• [What the task asks]:
Would you print all of the entries exactly, please, but without their pictures?

Collected data
● ● ●

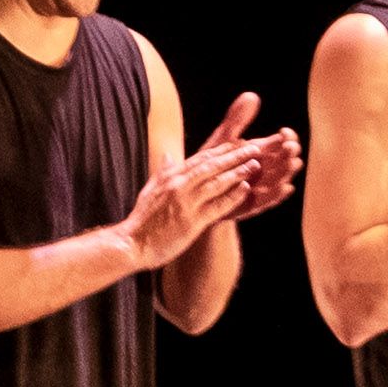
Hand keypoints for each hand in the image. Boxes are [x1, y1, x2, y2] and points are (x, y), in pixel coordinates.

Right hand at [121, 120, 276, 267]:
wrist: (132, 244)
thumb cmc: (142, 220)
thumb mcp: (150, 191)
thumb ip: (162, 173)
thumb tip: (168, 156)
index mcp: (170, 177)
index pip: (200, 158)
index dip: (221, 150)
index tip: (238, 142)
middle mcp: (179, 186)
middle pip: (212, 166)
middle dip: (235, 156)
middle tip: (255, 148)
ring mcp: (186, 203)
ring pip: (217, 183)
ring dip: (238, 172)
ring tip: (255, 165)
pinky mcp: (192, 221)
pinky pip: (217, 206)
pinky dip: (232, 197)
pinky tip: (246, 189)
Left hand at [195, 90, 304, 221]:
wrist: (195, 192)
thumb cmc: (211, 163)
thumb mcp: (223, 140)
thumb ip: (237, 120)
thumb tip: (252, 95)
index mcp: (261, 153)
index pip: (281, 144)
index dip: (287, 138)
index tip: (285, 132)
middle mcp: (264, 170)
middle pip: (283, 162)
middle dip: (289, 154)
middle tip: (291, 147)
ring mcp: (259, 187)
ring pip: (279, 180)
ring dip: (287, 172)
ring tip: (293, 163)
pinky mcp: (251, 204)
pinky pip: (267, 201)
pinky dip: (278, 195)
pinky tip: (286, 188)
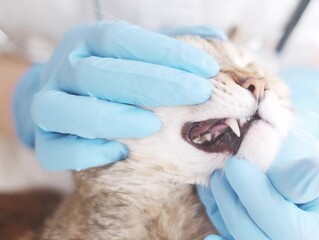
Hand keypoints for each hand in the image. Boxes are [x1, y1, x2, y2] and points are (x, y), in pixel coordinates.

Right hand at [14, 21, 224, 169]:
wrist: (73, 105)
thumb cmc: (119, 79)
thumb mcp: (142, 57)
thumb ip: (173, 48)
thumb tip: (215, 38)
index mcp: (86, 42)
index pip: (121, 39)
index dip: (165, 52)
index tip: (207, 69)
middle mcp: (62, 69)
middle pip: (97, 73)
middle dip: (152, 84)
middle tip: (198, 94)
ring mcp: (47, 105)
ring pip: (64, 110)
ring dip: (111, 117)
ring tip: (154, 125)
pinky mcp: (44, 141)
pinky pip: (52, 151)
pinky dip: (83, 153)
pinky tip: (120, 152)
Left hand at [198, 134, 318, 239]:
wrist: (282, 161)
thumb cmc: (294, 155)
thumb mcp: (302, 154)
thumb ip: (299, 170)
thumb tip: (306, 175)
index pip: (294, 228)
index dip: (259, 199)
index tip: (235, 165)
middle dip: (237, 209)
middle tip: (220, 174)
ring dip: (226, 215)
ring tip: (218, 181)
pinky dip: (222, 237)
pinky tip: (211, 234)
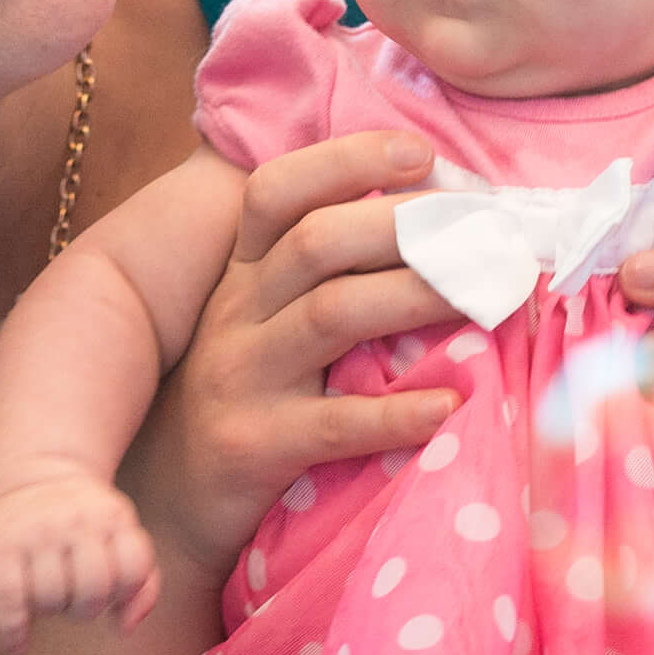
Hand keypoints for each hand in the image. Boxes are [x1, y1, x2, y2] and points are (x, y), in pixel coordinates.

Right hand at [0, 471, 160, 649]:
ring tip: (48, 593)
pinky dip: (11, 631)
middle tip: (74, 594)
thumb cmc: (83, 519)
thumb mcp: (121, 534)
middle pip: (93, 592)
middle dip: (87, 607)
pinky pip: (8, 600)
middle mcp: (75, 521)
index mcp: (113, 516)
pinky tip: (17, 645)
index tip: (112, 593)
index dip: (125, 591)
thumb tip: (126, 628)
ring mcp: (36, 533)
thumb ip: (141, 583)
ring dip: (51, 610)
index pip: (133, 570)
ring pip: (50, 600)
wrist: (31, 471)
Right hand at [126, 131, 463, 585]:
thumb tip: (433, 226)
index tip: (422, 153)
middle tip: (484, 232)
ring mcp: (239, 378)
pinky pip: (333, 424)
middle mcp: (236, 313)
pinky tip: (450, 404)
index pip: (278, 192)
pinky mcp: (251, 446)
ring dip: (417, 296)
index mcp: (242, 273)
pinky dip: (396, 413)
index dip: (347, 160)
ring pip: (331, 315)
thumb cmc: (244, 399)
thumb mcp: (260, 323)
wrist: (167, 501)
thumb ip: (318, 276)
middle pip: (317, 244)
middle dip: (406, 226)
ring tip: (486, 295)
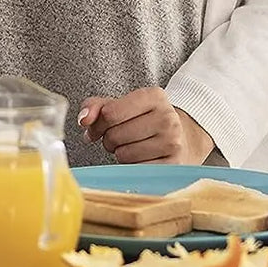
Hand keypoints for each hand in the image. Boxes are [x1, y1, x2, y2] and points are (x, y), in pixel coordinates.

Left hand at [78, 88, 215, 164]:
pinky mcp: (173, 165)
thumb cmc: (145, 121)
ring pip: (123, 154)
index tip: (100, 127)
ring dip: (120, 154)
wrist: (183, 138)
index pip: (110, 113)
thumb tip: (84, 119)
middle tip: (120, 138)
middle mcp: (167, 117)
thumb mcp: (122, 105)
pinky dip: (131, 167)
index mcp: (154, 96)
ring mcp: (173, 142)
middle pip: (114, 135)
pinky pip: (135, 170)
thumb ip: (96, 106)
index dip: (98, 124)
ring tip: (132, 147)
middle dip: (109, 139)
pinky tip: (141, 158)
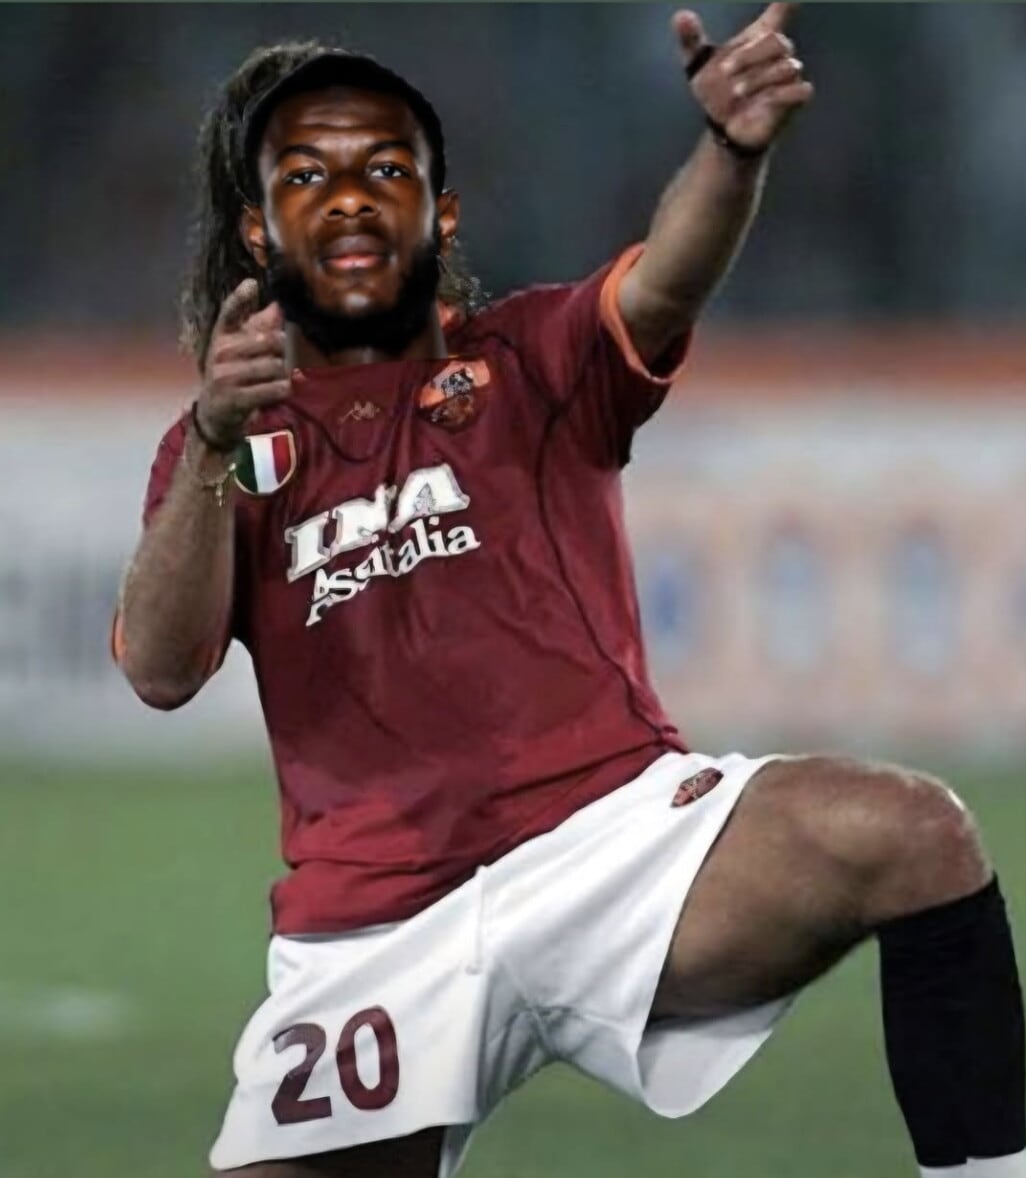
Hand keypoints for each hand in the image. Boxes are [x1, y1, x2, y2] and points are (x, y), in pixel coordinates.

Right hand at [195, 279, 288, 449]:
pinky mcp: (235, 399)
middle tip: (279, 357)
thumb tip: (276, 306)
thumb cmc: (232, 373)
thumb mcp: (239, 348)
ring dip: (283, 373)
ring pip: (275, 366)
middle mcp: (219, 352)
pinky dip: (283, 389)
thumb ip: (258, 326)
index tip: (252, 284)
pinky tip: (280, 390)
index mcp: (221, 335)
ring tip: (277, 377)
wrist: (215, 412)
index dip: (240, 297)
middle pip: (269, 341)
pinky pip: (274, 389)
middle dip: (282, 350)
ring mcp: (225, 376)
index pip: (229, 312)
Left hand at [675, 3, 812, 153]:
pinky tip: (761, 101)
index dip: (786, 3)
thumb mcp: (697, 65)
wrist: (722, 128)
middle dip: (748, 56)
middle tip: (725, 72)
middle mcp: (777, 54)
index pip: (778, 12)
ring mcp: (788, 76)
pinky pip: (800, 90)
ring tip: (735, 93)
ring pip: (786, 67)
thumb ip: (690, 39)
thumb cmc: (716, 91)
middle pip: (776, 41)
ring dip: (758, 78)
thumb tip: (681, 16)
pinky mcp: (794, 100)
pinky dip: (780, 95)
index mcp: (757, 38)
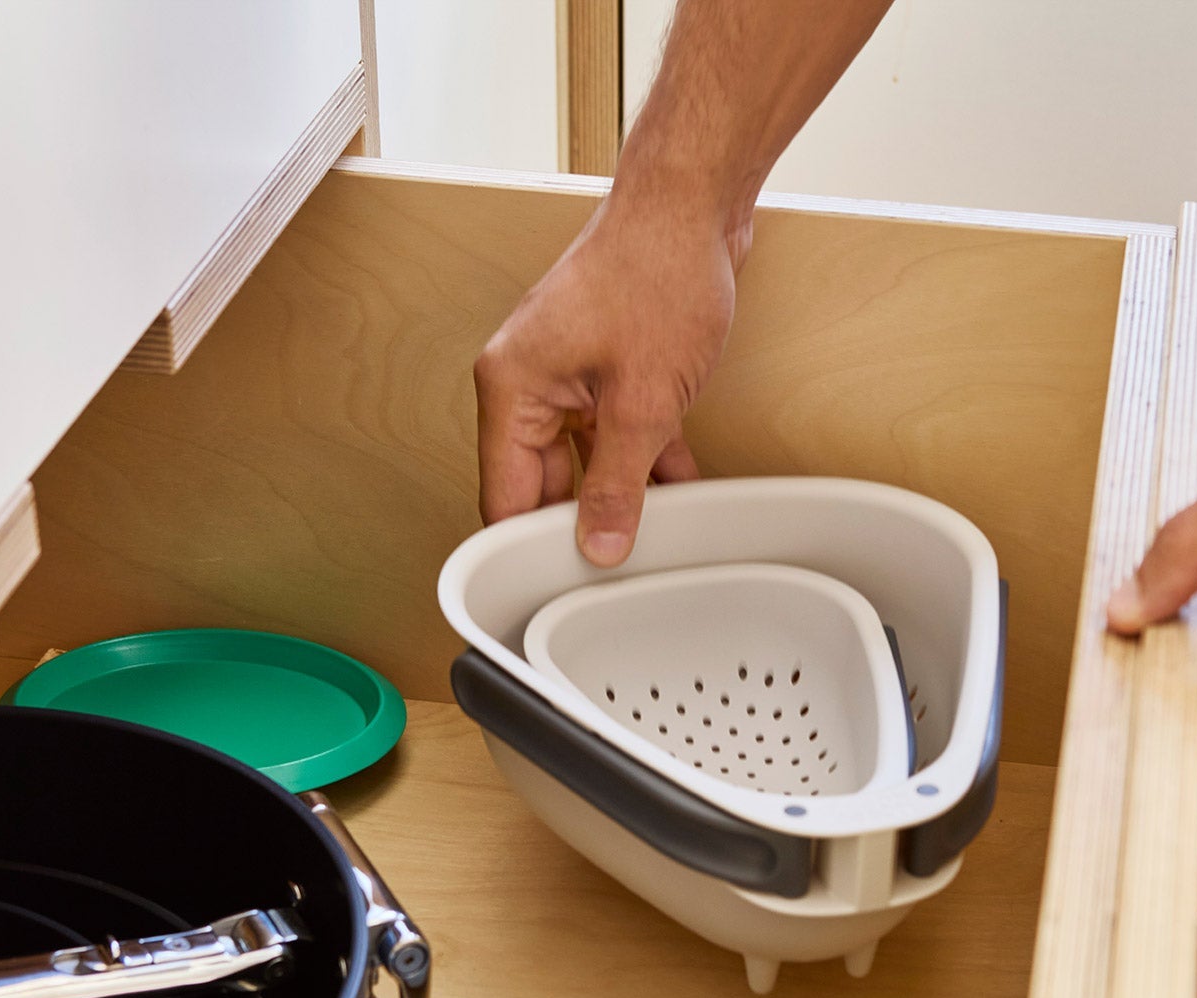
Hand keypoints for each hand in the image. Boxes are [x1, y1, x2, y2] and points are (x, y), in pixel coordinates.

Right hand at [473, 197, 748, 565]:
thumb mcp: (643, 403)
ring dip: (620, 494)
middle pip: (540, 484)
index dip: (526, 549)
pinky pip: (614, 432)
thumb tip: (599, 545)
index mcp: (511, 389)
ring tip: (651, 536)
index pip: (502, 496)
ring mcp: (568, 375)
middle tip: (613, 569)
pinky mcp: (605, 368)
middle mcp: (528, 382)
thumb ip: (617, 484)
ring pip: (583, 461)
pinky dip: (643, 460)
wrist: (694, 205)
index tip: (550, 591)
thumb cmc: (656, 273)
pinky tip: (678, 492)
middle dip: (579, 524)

● ● ●

• [Response]:
Hand keypoints for each hand in the image. Boxes are [x1, y1, x2, y2] and points are (x, y), in pixel coordinates.

Right hand at [121, 120, 276, 267]:
wrist: (132, 244)
thumb cmc: (142, 220)
thumb mcp: (150, 191)
thumb ip: (162, 173)
thumb tip: (168, 156)
index mcp: (170, 177)
index pip: (200, 158)
index dip: (221, 150)
index tip: (238, 142)
middle mcp: (179, 186)
middle pip: (212, 166)
middle dip: (235, 156)
middle tip: (255, 148)
ring mcp: (186, 203)
ring pip: (217, 183)
ring dip: (238, 172)
ring tip: (255, 165)
pinky mcp: (192, 221)
pinky pip: (217, 206)
pinky dip: (232, 197)
pinky tip: (246, 189)
Left hand at [195, 90, 304, 221]:
wrist: (195, 192)
thumb cmc: (211, 163)
thumb mcp: (223, 140)
thumb ip: (237, 120)
thumb tip: (252, 95)
index mcp: (261, 153)
index pip: (281, 144)
index dip: (287, 138)
index tip: (285, 132)
middle mcp: (264, 170)
middle pip: (283, 162)
middle dip: (289, 154)
middle tip: (291, 147)
ring mcp: (259, 187)
ring pip: (279, 180)
ring dip: (287, 172)
ring tip: (293, 163)
pinky mcp: (251, 204)
pinky pip: (267, 201)
pinky dip: (278, 195)
pinky tip: (286, 188)
Hand keypoints for each hand in the image. Boxes are [x1, y1, x2, y2] and points are (x, y), in pixel coordinates.

Right hand at [14, 21, 224, 169]:
wrist: (73, 105)
thumb cmc: (119, 79)
thumb mcp: (142, 57)
thumb ip: (173, 48)
thumb tip: (215, 38)
index mcp: (86, 42)
index pip: (121, 39)
index dip: (165, 52)
index tip: (207, 69)
middle mcp: (62, 69)
middle pip: (97, 73)
middle dip: (152, 84)
middle tip: (198, 94)
ring mcp: (47, 105)
ring pip: (64, 110)
ring dip: (111, 117)
ring tip: (154, 125)
pinky mcp: (44, 141)
pinky pip: (52, 151)
pinky dip: (83, 153)
pinky tip: (120, 152)
Left hand at [198, 134, 318, 239]:
wrist: (282, 161)
thumb cmc: (294, 155)
thumb mcp: (302, 154)
thumb ip: (299, 170)
thumb tip: (306, 175)
index pip: (294, 228)
index dip: (259, 199)
index tip: (235, 165)
middle dip: (237, 209)
middle tip: (220, 174)
ring dip: (226, 215)
ring tip: (218, 181)
pinky dip: (222, 237)
pinky tip: (211, 234)
Hand keypoints for each hand in the image. Boxes are [x1, y1, x2, y2] and points are (x, y), in pixel coordinates.

Right hand at [0, 471, 160, 649]:
ring tip: (48, 593)
pinky dip: (11, 631)
middle tip: (74, 594)
thumb cmc: (83, 519)
thumb mcp: (121, 534)
middle pip: (93, 592)
middle dip: (87, 607)
pinky pip: (8, 600)
middle mcp: (75, 521)
index mcp: (113, 516)
pinky tip: (17, 645)
index tip: (112, 593)
index dip: (125, 591)
thumb tip: (126, 628)
ring mcp: (36, 533)
thumb ip: (141, 583)
ring dip: (51, 610)
index pip: (133, 570)
ring pip: (50, 600)
wrist: (31, 471)
Right hand at [126, 131, 463, 585]:
thumb tip: (433, 226)
index tip: (422, 153)
middle tip: (484, 232)
ring mcp: (239, 378)
pinky pip: (333, 424)
middle mcp: (236, 313)
pinky tip: (450, 404)
index pip: (278, 192)
pinky mcp: (251, 446)
ring dip: (417, 296)
index mcp: (242, 273)
pinky dip: (396, 413)
index dip: (347, 160)
ring pip: (331, 315)
thumb cmc: (244, 399)
thumb mcp: (260, 323)
wrist: (167, 501)
thumb ip: (318, 276)
middle pip: (317, 244)
middle dip: (406, 226)
ring tip: (486, 295)
Hand keypoints for each hand in the image. Boxes are [x1, y1, x2, y2] and points are (x, y), in pixel coordinates.

Left hand at [78, 88, 215, 164]:
pinky mcp: (173, 165)
thumb cmc: (145, 121)
ring pip: (123, 154)
index tip: (100, 127)
ring dip: (120, 154)
wrist: (183, 138)
index pip: (110, 113)
thumb tip: (84, 119)
middle tip: (120, 138)
middle mcp: (167, 117)
thumb mcp: (122, 105)
pinky dip: (131, 167)
index mcp: (154, 96)
ring mcp: (173, 142)
middle pip: (114, 135)
pinky pip: (135, 170)
thumb ip: (96, 106)
index dip: (98, 124)
ring tip: (132, 147)
middle dip: (109, 139)
pinky tip: (141, 158)
Hand keypoints for each hand in the image. Boxes are [x1, y1, x2, y2] and points are (x, y), in pixel coordinates.

Right hand at [195, 279, 288, 449]:
pinky mcp: (235, 399)
middle tip: (279, 357)
thumb tip: (276, 306)
thumb cmc: (232, 373)
thumb mcp: (239, 348)
ring dip: (283, 373)
ring pip: (275, 366)
middle mcp: (219, 352)
pinky dip: (283, 389)
thumb ip: (258, 326)
index tip: (252, 284)
pinky tip: (280, 390)
index mcp: (221, 335)
ring tip: (277, 377)
wrist: (215, 412)
index dip: (240, 297)
middle pip: (269, 341)
pinky pip: (274, 389)
middle dip: (282, 350)
ring mcp: (225, 376)
index pip: (229, 312)
Left hand at [675, 3, 812, 153]:
pinky tip: (761, 101)
index dip: (786, 3)
thumb mcp: (697, 65)
wrist: (722, 128)
middle dip: (748, 56)
middle tip: (725, 72)
middle mcp: (777, 54)
index pip: (778, 12)
ring mcp: (788, 76)
pinky pip: (800, 90)
ring tip: (735, 93)
ring pip: (786, 67)
thumb ip: (690, 39)
thumb cmc: (716, 91)
middle pip: (776, 41)
ring dip: (758, 78)
thumb tip: (681, 16)
pinky mcp: (794, 100)
pinky dip: (780, 95)
index mcp: (757, 38)
Hand keypoints for each hand in the image. Boxes are [x1, y1, x2, y2] and points are (x, y), in pixel coordinates.

Right hand at [473, 197, 748, 565]:
thumb mcp: (643, 403)
ring dip: (620, 494)
middle pip: (540, 484)
index dip: (526, 549)
pinky pip: (614, 432)
thumb tip: (599, 545)
index mcp: (511, 389)
ring tip: (651, 536)
index pip: (502, 496)
ring mcp: (568, 375)
middle tip: (613, 569)
pinky mcp: (605, 368)
middle mcp: (528, 382)
thumb ip: (617, 484)
ring pip: (583, 461)
pinky dip: (643, 460)
wrist: (694, 205)
index tip: (550, 591)
thumb cmc: (656, 273)
pinky tip: (678, 492)
middle dip: (579, 524)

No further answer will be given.